* EXERCISE DESCRIPTION:
This calls for a word-for-word copy of all the data, with each picture removed.

* Extracted page text data:
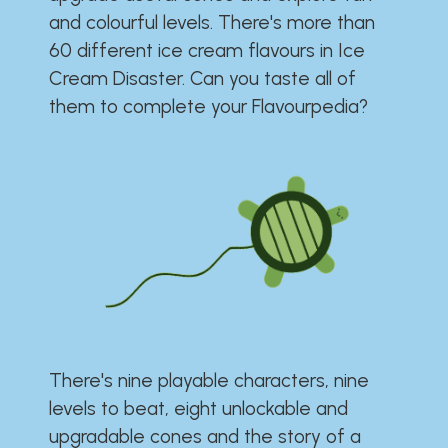
and colourful levels. There's more than
60 different ice cream flavours in Ice
Cream Disaster. Can you taste all of
them to complete your Flavourpedia?
There's nine playable characters, nine
levels to beat, eight unlockable and
upgradable cones and the story of a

* YOUR SOLUTION:
and colourful levels. There's more than
60 different ice cream flavours in Ice
Cream Disaster. Can you taste all of
them to complete your Flavourpedia?
There's nine playable characters, nine
levels to beat, eight unlockable and
upgradable cones and the story of a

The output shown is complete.